No vídeo intitulado “Assédio no jiu jitsu: o que sempre soubemos e ninguém combateu”, Kyra afirma que decidir falar sobre o tema foi libertador e que o silêncio historicamente imposto às mulheres contribui para a continuidade dos abusos. Segundo ela, o ambiente esportivo muitas vezes desestimula denúncias e protege agressores.
A lutadora relatou um episódio ocorrido quando tinha cerca de 18 ou 19 anos, envolvendo um homem mais velho que se aproximou oferecendo patrocínio e fez comentários de cunho sexual. Kyra afirmou que, à época, preferiu se calar por medo e por entender que aquele tipo de comportamento era normalizado no meio esportivo.

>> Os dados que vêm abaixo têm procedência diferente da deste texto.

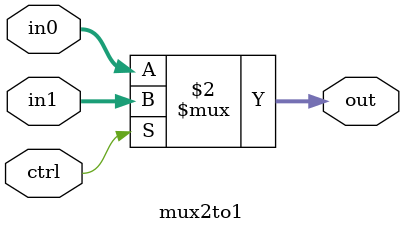
<source format=v>
module mux2to1 (in0, in1, ctrl, out);
  input [3:0] in0;
  input [3:0] in1;
  input ctrl;
  output [3:0] out;

  assign out = (ctrl == 1'b0) ? in0 : in1;

endmodule
</source>
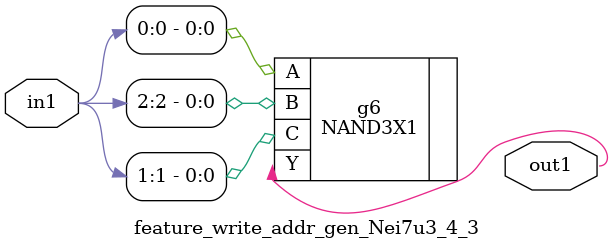
<source format=v>
`timescale 1ps / 1ps


module feature_write_addr_gen_Nei7u3_4_3(in1, out1);
  input [2:0] in1;
  output out1;
  wire [2:0] in1;
  wire out1;
  NAND3X1 g6(.A (in1[0]), .B (in1[2]), .C (in1[1]), .Y (out1));
endmodule



</source>
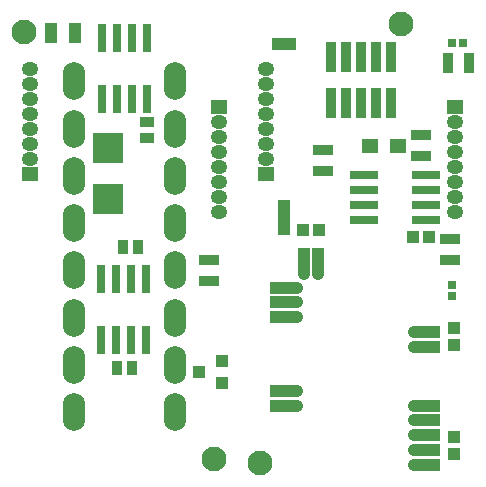
<source format=gts>
%FSLAX24Y24*%
%MOIN*%
G70*
G01*
G75*
G04 Layer_Color=8388736*
%ADD10C,0.0098*%
%ADD11R,0.0299X0.0945*%
%ADD12R,0.0315X0.0354*%
%ADD13R,0.0354X0.0315*%
%ADD14R,0.0276X0.0394*%
%ADD15R,0.0236X0.0886*%
%ADD16R,0.0591X0.0295*%
%ADD17R,0.0295X0.0591*%
%ADD18R,0.0354X0.0315*%
%ADD19R,0.0492X0.0433*%
%ADD20R,0.0906X0.0906*%
%ADD21R,0.0197X0.0236*%
%ADD22R,0.0236X0.0197*%
%ADD23R,0.0394X0.0276*%
%ADD24R,0.0315X0.0630*%
%ADD25R,0.0846X0.0335*%
%ADD26C,0.0335*%
%ADD27R,0.0335X0.0846*%
%ADD28R,0.0886X0.0236*%
%ADD29C,0.0276*%
%ADD30C,0.0118*%
%ADD31C,0.0138*%
%ADD32C,0.0079*%
%ADD33C,0.0197*%
%ADD34O,0.0472X0.0394*%
%ADD35R,0.0472X0.0394*%
%ADD36O,0.0669X0.1181*%
%ADD37C,0.0380*%
%ADD38R,0.0630X0.0315*%
%ADD39R,0.0906X0.0236*%
%ADD40R,0.0630X0.1063*%
%ADD41R,0.0358X0.0480*%
%ADD42R,0.0480X0.0358*%
%ADD43R,0.0118X0.0295*%
%ADD44R,0.2165X0.0827*%
%ADD45C,0.0100*%
%ADD46C,0.0236*%
%ADD47C,0.0394*%
%ADD48C,0.0039*%
%ADD49C,0.0061*%
%ADD50R,0.0246X0.0433*%
%ADD51R,0.0433X0.0246*%
%ADD52R,0.0379X0.1025*%
%ADD53R,0.0395X0.0434*%
%ADD54R,0.0434X0.0395*%
%ADD55R,0.0356X0.0474*%
%ADD56R,0.0316X0.0966*%
%ADD57R,0.0671X0.0375*%
%ADD58R,0.0375X0.0671*%
%ADD59R,0.0434X0.0395*%
%ADD60R,0.0572X0.0513*%
%ADD61R,0.0986X0.0986*%
%ADD62R,0.0277X0.0316*%
%ADD63R,0.0316X0.0277*%
%ADD64R,0.0474X0.0356*%
%ADD65R,0.0395X0.0710*%
%ADD66R,0.0926X0.0415*%
%ADD67C,0.0415*%
%ADD68R,0.0415X0.0926*%
%ADD69R,0.0966X0.0316*%
%ADD70C,0.0827*%
%ADD71O,0.0552X0.0474*%
%ADD72R,0.0552X0.0474*%
%ADD73O,0.0749X0.1261*%
D50*
X9247Y14646D02*
D03*
D51*
X9242Y8853D02*
D03*
D52*
X12311Y14193D02*
D03*
Y12657D02*
D03*
X12811Y14193D02*
D03*
Y12657D02*
D03*
X11811Y14193D02*
D03*
Y12657D02*
D03*
X11311Y14193D02*
D03*
Y12657D02*
D03*
X10811Y14193D02*
D03*
Y12657D02*
D03*
D53*
X9055Y14646D02*
D03*
X9449D02*
D03*
X9882Y8425D02*
D03*
X10433D02*
D03*
X13543Y8189D02*
D03*
X14094D02*
D03*
D54*
X9242Y8455D02*
D03*
Y8848D02*
D03*
X9242Y9242D02*
D03*
X14921Y984D02*
D03*
Y1535D02*
D03*
X14921Y4606D02*
D03*
Y5157D02*
D03*
D55*
X3878Y7874D02*
D03*
X4390D02*
D03*
X3689Y3819D02*
D03*
X4201D02*
D03*
D56*
X3187Y14843D02*
D03*
Y12795D02*
D03*
X3687D02*
D03*
X4187D02*
D03*
X4687D02*
D03*
X3687Y14843D02*
D03*
X4187D02*
D03*
X4687D02*
D03*
X3148Y6811D02*
D03*
Y4764D02*
D03*
X3648D02*
D03*
X4148D02*
D03*
X4648D02*
D03*
X3648Y6811D02*
D03*
X4148D02*
D03*
X4648D02*
D03*
D57*
X10551Y10404D02*
D03*
Y11093D02*
D03*
X13819Y10915D02*
D03*
Y11604D02*
D03*
X14803Y7451D02*
D03*
Y8140D02*
D03*
X6772Y6742D02*
D03*
Y7431D02*
D03*
D58*
X14734Y14016D02*
D03*
X15423D02*
D03*
D59*
X6417Y3701D02*
D03*
X7205Y3327D02*
D03*
Y4075D02*
D03*
D60*
X12136Y11250D02*
D03*
X13061D02*
D03*
D61*
X3386Y9469D02*
D03*
Y11171D02*
D03*
D62*
X14843Y6614D02*
D03*
Y6220D02*
D03*
D63*
Y14685D02*
D03*
X15236D02*
D03*
D64*
X4685Y11516D02*
D03*
Y12028D02*
D03*
D65*
X1496Y15001D02*
D03*
X2283D02*
D03*
D66*
X9262Y2579D02*
D03*
Y3071D02*
D03*
Y5531D02*
D03*
Y6024D02*
D03*
Y6516D02*
D03*
X14006Y1102D02*
D03*
Y610D02*
D03*
Y1594D02*
D03*
Y4547D02*
D03*
Y2087D02*
D03*
Y2579D02*
D03*
Y5039D02*
D03*
D67*
X9685Y3071D02*
D03*
Y2579D02*
D03*
Y5531D02*
D03*
Y6024D02*
D03*
Y6516D02*
D03*
X9911Y6959D02*
D03*
X13583Y610D02*
D03*
Y1102D02*
D03*
Y1594D02*
D03*
Y2087D02*
D03*
Y2579D02*
D03*
Y4547D02*
D03*
X10404Y6959D02*
D03*
X13583Y5039D02*
D03*
D68*
X9911Y7382D02*
D03*
X10404D02*
D03*
D69*
X11929Y8778D02*
D03*
Y9278D02*
D03*
Y9778D02*
D03*
Y10278D02*
D03*
X13976Y8778D02*
D03*
Y9778D02*
D03*
Y9278D02*
D03*
Y10278D02*
D03*
D70*
X8465Y669D02*
D03*
X13150Y15315D02*
D03*
X6929Y787D02*
D03*
X591Y15039D02*
D03*
D71*
X7087Y9024D02*
D03*
X7087Y12024D02*
D03*
Y11524D02*
D03*
Y11024D02*
D03*
Y10524D02*
D03*
Y10024D02*
D03*
Y9524D02*
D03*
X787Y13810D02*
D03*
X787Y10811D02*
D03*
Y11311D02*
D03*
Y11811D02*
D03*
Y12311D02*
D03*
Y12811D02*
D03*
Y13311D02*
D03*
X14961Y9023D02*
D03*
Y9523D02*
D03*
X14961Y12024D02*
D03*
Y11524D02*
D03*
Y11024D02*
D03*
Y10524D02*
D03*
Y10024D02*
D03*
X8661Y13812D02*
D03*
Y13312D02*
D03*
X8661Y10811D02*
D03*
Y11311D02*
D03*
Y11811D02*
D03*
Y12311D02*
D03*
Y12811D02*
D03*
D72*
X7087Y12524D02*
D03*
X787Y10311D02*
D03*
X14961Y12524D02*
D03*
X8661Y10311D02*
D03*
D73*
X5630Y2362D02*
D03*
Y3937D02*
D03*
Y5512D02*
D03*
Y7087D02*
D03*
Y8661D02*
D03*
Y10236D02*
D03*
Y11811D02*
D03*
Y13386D02*
D03*
X2244Y2362D02*
D03*
Y3937D02*
D03*
Y7087D02*
D03*
Y5512D02*
D03*
Y8661D02*
D03*
Y10236D02*
D03*
Y11811D02*
D03*
Y13386D02*
D03*
M02*

</source>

De acordo com a atleta, os casos não são isolados. Ela afirmou ter testemunhado centenas de situações semelhantes ao longo da carreira e classificou o assédio como parte de uma cultura estrutural do jiu jitsu que precisa ser enfrentada. Kyra também declarou que sua posição como integrante da família Gracie pode ter reduzido sua exposição a situações ainda mais graves.

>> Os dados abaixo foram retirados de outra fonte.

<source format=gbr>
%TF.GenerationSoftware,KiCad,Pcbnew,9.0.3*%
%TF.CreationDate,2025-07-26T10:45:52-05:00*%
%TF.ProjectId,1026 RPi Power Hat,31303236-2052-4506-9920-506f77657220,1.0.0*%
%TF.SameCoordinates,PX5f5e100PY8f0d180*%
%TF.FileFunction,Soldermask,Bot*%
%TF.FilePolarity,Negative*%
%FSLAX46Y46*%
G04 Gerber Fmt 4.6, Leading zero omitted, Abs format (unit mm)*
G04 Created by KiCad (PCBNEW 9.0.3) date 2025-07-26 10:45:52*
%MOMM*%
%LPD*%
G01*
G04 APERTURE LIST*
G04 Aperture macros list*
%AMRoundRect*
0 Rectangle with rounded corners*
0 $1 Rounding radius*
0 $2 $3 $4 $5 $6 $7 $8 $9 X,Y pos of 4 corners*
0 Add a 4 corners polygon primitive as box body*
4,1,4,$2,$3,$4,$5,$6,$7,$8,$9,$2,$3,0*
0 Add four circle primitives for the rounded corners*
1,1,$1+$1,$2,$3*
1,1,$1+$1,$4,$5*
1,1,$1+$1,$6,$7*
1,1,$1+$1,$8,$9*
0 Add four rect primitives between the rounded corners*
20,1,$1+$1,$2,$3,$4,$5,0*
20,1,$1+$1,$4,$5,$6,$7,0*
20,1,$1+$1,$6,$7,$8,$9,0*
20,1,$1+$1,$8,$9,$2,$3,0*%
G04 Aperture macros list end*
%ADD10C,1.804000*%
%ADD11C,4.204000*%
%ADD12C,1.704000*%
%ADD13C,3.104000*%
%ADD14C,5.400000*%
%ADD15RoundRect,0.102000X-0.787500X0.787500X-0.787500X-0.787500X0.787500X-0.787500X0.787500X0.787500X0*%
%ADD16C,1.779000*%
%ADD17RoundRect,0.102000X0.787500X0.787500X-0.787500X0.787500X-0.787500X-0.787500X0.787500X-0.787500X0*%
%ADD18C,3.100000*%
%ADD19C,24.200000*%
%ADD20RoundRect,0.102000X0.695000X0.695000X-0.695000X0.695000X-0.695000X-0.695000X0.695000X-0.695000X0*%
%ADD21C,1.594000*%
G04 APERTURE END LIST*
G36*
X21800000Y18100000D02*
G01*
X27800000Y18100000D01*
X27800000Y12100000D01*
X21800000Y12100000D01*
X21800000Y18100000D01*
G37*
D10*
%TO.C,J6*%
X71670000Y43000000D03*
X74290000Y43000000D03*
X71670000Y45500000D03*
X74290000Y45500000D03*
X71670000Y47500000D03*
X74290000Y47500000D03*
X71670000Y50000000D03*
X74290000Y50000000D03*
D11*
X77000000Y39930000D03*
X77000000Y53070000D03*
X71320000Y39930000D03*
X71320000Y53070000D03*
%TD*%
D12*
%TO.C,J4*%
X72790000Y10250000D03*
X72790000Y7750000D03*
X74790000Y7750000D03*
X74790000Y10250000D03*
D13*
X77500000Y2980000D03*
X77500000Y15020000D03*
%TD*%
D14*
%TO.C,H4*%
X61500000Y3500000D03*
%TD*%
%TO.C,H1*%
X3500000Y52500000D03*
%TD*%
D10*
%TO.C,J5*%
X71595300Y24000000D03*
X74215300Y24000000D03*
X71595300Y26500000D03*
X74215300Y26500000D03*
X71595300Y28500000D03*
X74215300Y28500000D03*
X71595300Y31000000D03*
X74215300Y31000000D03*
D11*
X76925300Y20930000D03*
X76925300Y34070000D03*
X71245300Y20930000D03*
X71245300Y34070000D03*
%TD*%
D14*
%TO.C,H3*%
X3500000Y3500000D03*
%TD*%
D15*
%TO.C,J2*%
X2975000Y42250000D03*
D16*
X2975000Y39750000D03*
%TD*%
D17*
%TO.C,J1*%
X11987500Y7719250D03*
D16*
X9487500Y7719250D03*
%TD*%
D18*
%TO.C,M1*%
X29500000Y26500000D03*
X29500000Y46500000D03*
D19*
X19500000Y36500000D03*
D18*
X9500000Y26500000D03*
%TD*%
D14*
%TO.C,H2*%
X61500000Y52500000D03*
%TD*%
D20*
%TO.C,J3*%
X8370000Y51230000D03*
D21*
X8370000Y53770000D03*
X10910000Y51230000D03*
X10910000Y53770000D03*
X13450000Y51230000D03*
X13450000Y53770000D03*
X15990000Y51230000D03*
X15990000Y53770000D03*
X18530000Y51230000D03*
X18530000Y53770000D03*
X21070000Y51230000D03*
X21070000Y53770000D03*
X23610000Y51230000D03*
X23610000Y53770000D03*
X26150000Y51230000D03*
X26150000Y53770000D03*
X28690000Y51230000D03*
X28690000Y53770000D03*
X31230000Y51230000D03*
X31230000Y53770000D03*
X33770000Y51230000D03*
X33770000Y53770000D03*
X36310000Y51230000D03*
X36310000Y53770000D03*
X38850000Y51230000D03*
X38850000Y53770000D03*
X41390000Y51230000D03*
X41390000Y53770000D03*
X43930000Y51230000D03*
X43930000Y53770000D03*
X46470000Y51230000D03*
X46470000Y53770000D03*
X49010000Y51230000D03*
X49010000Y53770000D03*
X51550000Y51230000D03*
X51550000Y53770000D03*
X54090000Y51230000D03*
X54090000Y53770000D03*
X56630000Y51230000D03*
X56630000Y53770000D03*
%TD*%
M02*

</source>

A manifestação ocorre dias após a repercussão da acusação de assédio sexual contra o lutador André Galvão, denunciado por uma ex aluna de 18 anos da academia Atos, nos Estados Unidos. A jovem relatou ter sido tocada de forma inapropriada durante treinos e registrou queixa na polícia. Galvão nega as acusações e afirma que irá recorrer à Justiça.
Ao encerrar o vídeo, Kyra reconheceu que pode ser criticada por só tornar públicas as denúncias agora, mas afirmou que o silêncio não protege as vítimas. Para ela, falar é um passo necessário para provocar mudanças e garantir um ambiente mais seguro para mulheres no esporte.